A few months back I wrote about the dilemma of the African liberation warrior.

Develop Me with Tapiwa Gomo

I discussed the dilemma they face between leading their countries right from the trenches or handover the power baton to technocrats.

The second option was for theoretical purposes, as history has shown that African war veterans are not willing to leave power. In Africa, to fight is to lead and that is the premise that has arrested Africa’s development for the past six decades.

It is the same in the opposition parties.

Those who fight dictators think they are the same people who should lead. Leadership and fighting are two different attributes but they can still be found in the same person even though it is rare.

Zimbabwe too has been caught in the same quagmire with the war veterans being the only ones allowed to lead and script the policy directions of our country especially at the turn of the millennium. Some war veterans have been good leaders, but the country paid dearly because of the war veteran policy mentality.

However, a closer look at the current Zanu PF frontline leadership shows an interesting development. The war veteran is fast disappearing from the frontlines of serious political and government business.

The number of those who went to war has gone down in the current set up. The future of some of those who remain is also uncertain, if media reports are anything to go by.

The first warning shot was the dismissal of the war veterans’ leader Jabulani Sibanda from the party for allegedly undermining the President (Robert Mugabe) and threatening to mobilise war veterans, youths and women to march to State House to have a discussion with President Mugabe.

The Squealers of the party will unconvincingly tell us that the depletion is not human-made but due to age and death.

But the last Zanu PF congress signalled that the war veteran’s time may just be nigh. It may read like a trite as certainly death and age are taking their toll, but whether it was by design or default, the last purge deleted most of those who were on the frontlines and has continued to bar them from securing leadership positions thereby allowing the academics and freshmen to call the shots.

Change is good, isn’t it? One reason our country has not done well is because of the military mentality with which policies were developed and implemented.
§
### Your assignment
Type out the stretch of the column on war veterans from "Develop Me with" through "baton to technocrats.", word for word. The records that follow were drawn from a separate source unrelated to the column.
§
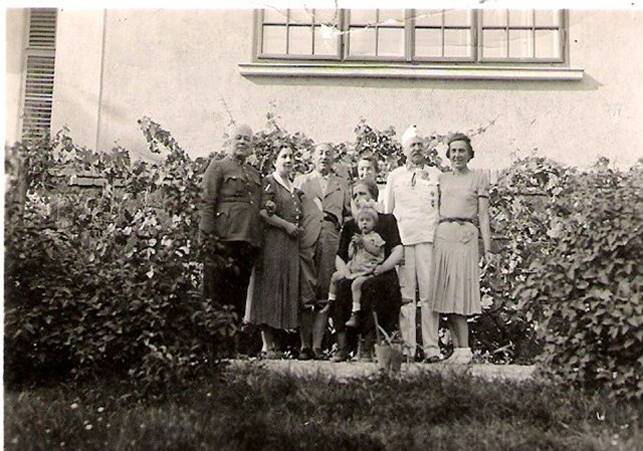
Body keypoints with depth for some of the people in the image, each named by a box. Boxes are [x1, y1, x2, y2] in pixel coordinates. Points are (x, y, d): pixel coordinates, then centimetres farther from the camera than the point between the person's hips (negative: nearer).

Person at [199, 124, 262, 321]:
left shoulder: (255, 174, 23)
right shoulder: (218, 166, 4)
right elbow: (206, 204, -5)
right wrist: (208, 239, -14)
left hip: (250, 240, 6)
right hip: (225, 238, -6)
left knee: (240, 296, 8)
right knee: (217, 295, -3)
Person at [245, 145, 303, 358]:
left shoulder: (294, 188, 21)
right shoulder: (268, 182, -3)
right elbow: (262, 211, -13)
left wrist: (297, 228, 11)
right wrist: (287, 225, -12)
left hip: (291, 244, 8)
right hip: (272, 242, -8)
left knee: (287, 287, 4)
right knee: (270, 286, -8)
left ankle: (272, 340, 10)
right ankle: (267, 343, -5)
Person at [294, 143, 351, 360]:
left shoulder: (342, 184, 22)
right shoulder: (301, 181, 19)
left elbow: (349, 212, 22)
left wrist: (337, 218, 3)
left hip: (332, 242, 1)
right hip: (306, 241, -1)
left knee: (325, 295, -4)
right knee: (305, 295, -5)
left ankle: (317, 345, -1)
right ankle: (305, 345, -1)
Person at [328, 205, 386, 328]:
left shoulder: (375, 237, 3)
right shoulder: (357, 238, 21)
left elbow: (376, 251, -14)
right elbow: (350, 255, 17)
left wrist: (364, 242, -15)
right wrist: (353, 244, 0)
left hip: (367, 270, -8)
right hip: (354, 268, 8)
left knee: (356, 283, -32)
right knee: (335, 276, 6)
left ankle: (355, 315, -34)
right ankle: (331, 302, 20)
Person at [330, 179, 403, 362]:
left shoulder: (387, 220, 12)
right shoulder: (350, 225, 23)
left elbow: (398, 252, 0)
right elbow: (339, 256, 16)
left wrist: (380, 269, -15)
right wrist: (345, 272, -6)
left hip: (381, 277, -3)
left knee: (369, 287, -36)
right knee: (340, 287, -30)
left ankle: (369, 348, -28)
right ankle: (342, 347, -27)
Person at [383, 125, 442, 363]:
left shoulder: (436, 174, 14)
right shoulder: (394, 176, 16)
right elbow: (387, 210, 19)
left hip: (428, 238, -1)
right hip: (401, 238, 1)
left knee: (429, 293, -5)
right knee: (405, 294, -2)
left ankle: (431, 347, -3)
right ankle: (407, 346, 3)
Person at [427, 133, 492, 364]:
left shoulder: (478, 178, 8)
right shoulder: (442, 179, 18)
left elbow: (483, 215, 5)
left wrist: (487, 248, -1)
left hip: (465, 236, -4)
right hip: (442, 235, 4)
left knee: (459, 294, -8)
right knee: (446, 296, 0)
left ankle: (464, 350, -3)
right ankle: (457, 349, 4)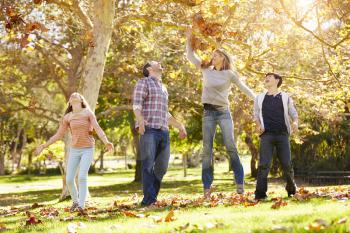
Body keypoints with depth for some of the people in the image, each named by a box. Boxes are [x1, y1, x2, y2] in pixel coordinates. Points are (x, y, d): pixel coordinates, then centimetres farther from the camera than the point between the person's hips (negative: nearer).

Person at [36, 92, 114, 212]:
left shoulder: (88, 113, -3)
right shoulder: (67, 117, 6)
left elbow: (97, 128, -13)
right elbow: (58, 135, 11)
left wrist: (106, 142, -29)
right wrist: (44, 145, 6)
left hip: (88, 149, -3)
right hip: (74, 150, 3)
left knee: (82, 176, -21)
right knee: (69, 179, -2)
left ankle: (81, 205, -18)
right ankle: (75, 201, 24)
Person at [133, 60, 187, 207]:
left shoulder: (163, 87, 27)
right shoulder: (143, 82, 5)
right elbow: (136, 105, -8)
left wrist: (179, 126, 33)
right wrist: (140, 120, -27)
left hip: (163, 131, 7)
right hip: (149, 129, -7)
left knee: (161, 167, 3)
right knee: (148, 166, -10)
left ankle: (152, 198, 9)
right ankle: (149, 200, -12)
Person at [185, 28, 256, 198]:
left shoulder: (230, 74, 3)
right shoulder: (206, 70, 11)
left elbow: (244, 88, 6)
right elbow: (190, 56, 18)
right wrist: (189, 39, 12)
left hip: (223, 112, -2)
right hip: (208, 112, 3)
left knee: (230, 146, -11)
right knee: (207, 150, 0)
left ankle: (240, 183, -4)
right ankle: (207, 187, 2)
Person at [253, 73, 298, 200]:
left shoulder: (285, 97, 14)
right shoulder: (260, 98, 17)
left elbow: (293, 113, 13)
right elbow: (256, 115, 19)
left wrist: (295, 122, -10)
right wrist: (259, 125, -2)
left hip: (282, 134, 0)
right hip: (267, 135, 0)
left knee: (287, 164, -2)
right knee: (264, 164, -12)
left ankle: (291, 188, 21)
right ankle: (260, 193, -11)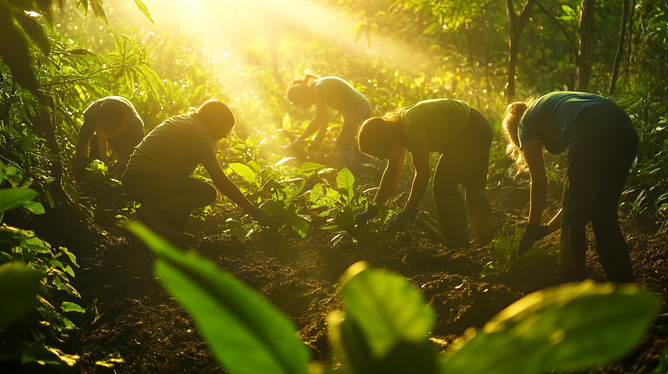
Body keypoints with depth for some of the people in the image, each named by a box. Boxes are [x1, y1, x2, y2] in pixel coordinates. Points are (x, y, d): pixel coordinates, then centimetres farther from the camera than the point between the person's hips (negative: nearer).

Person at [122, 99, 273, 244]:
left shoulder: (180, 120, 22)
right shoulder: (199, 132, -7)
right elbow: (220, 180, -15)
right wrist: (252, 210, -13)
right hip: (146, 181, -10)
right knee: (208, 192, -11)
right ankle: (155, 210, -23)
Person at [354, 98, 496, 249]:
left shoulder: (412, 126, -32)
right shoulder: (393, 127, -2)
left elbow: (422, 174, -29)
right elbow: (393, 171, 6)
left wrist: (406, 215, -23)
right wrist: (372, 209, 3)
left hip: (472, 132, -10)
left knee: (443, 187, -11)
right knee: (473, 187, 16)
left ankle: (458, 247, -5)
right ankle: (489, 241, 22)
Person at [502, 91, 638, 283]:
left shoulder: (526, 122, 23)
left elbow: (539, 182, 16)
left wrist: (532, 228, 28)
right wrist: (548, 228, 39)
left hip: (592, 136, -7)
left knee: (574, 221, 7)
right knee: (604, 217, 20)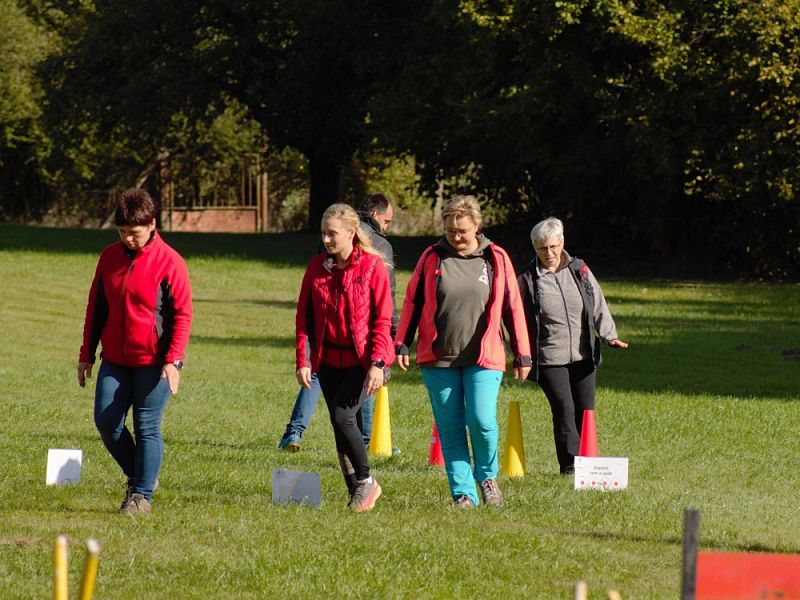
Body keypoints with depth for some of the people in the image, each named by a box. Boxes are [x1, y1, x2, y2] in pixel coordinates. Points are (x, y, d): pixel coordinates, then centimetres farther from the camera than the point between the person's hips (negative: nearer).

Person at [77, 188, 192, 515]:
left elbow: (182, 314, -9)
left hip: (153, 362, -5)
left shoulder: (169, 262, -8)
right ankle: (138, 475, 21)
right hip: (115, 360, 5)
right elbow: (96, 307, 14)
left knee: (147, 427, -2)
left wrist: (173, 360, -18)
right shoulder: (109, 257, 7)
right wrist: (86, 354, 13)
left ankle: (142, 495, 7)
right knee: (106, 421, -1)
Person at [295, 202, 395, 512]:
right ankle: (356, 491, 17)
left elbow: (383, 320, -9)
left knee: (342, 416, -18)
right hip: (329, 359, 5)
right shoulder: (317, 267, 3)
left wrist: (378, 362, -16)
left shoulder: (372, 266, -9)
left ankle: (365, 481, 1)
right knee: (340, 425, 6)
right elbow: (304, 316, 6)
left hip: (361, 359, -5)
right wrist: (303, 360, -1)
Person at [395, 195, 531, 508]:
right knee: (450, 428, 1)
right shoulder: (432, 258, 5)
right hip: (438, 359, 2)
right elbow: (412, 302, 10)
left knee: (481, 421, -14)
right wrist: (402, 344, 3)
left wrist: (522, 354, 7)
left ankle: (487, 476, 11)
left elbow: (513, 307, 7)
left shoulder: (496, 259, 4)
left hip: (484, 359, -1)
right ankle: (463, 492, 7)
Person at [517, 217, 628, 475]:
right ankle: (569, 465, -7)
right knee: (564, 410, -11)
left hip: (583, 355, 3)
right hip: (549, 358, -3)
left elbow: (598, 306, 6)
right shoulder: (528, 279, -3)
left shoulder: (580, 270, 5)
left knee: (585, 411, 4)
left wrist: (609, 335, -9)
§
### Answer box
Develop Me with Tapiwa Gomo

I discussed the dilemma they face between leading their countries right from the trenches or handover the power baton to technocrats.